After upgrading to GNOME and mutter 46.1, it still seems to be broken for me
I am experiencing the same issue now. Arch linux, gnome(wayland) 46.1-2, glfw 3.4-2. Dual graphics laptop. Intel and Nvidia. When running on Intel card it just shutters and loads 100% CPU (+50% from gnome-shell) But when I run it on Nvidia (prime-run or __NV_PRIME_RENDER_OFFLOAD=1 __GLX_VENDOR_LIBRARY_NAME=nvidia) and try to resize the window it freezes and performs resize after a valuable time.
I use two screen setup. With only one screen things go much better, but error is still present.
Test program:
#include <GLFW/glfw3.h>
int main()
{
glfwInit();
GLFWwindow *window = glfwCreateWindow(800, 600, "OpenGL", NULL, NULL);
glfwMakeContextCurrent(window);
while(!glfwWindowShouldClose(window))
{
glfwPollEvents();
glfwSwapBuffers(window);
}
glfwTerminate();
return 0;
}
Video reproduction (2 screens): Screencast from 2024-05-23 21-28-42.webm
And with 1 screen: Screencast from 2024-05-23 21-33-45.webm
With 1 screen and Intel graphics everything is smooth, but CPU load is 55% (+55% from gnome-shell)
My screen is 144 herz, glfwSwapInterval(0) does not fix the problem.

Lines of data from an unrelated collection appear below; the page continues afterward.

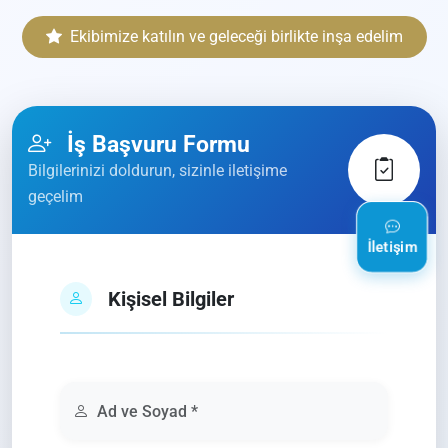
Ekibimize katılın ve geleceği birlikte inşa edelim
İş Başvuru Formu
Bilgilerinizi doldurun, sizinle iletişime
geçelim
İletişim
Kişisel Bilgiler
Ad ve Soyad *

If I call glfwSwapBuffers(window) inside framebufferSizeCallback the window resizes smoother but I can't control it. Screencast from 2024-05-23 22-09-10.webm
I have this problem too (on Intel+Nvidia laptop). When resize window that rendered on discrete gpu it very laggy. On intel all works good
Same on intel UHD, and libdecor has nothing to do with it, I am able to reproduce it on triangle-vulkan with libdecor disabled. I suspect GLFW maybe be using wayland protocols incorrectly or suboptimally somewhere.

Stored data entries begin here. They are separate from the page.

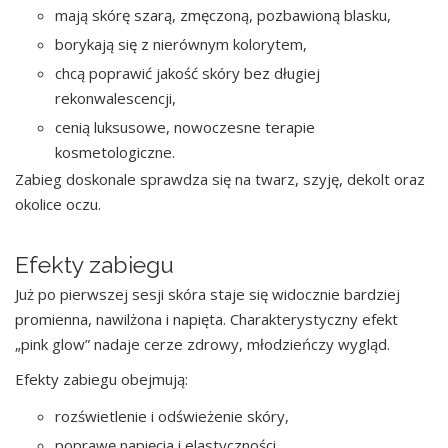
mają skórę szarą, zmęczoną, pozbawioną blasku,
borykają się z nierównym kolorytem,
chcą poprawić jakość skóry bez długiej
rekonwalescencji,
cenią luksusowe, nowoczesne terapie
kosmetologiczne.
Zabieg doskonale sprawdza się na twarz, szyję, dekolt oraz
okolice oczu.
Efekty zabiegu
Już po pierwszej sesji skóra staje się widocznie bardziej
promienna, nawilżona i napięta. Charakterystyczny efekt
„pink glow” nadaje cerze zdrowy, młodzieńczy wygląd.
Efekty zabiegu obejmują:
rozświetlenie i odświeżenie skóry,
poprawę napięcia i elastyczności,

On a different note, when I look at the perf dump while doing a bunch of resizing, it shows that most time is spent inside of the i915 kernel driver, doing some kind of memory management while trying to submit a vulkan command buffer from inside the GLFW refresh event. Note that same kind of memory heavy management does not occur when drawing normally. Hence, this might also be a kernel driver bug. Or maybe yet another consequence of lack of explicit sync on linux?
Would love to see how perf flamegraphs look or other GPU vendors though.
Finally, thinking about it some more, this might be an entire set of completely different bugs. Libdecor is very much slow, and when I was looking at flamegraphs with it enabled, it was eating up half the redraw time. With it disabled, the i915 driver eats up most of the time. Maybe every single report here is basically caused by the wayland-characteristic client side redraw being slow, but the reason for it being slow is different for every one of the reports?
P.S. I also observed triangle-vulkan crash once, so GLFW might be a little bit at fault here after all.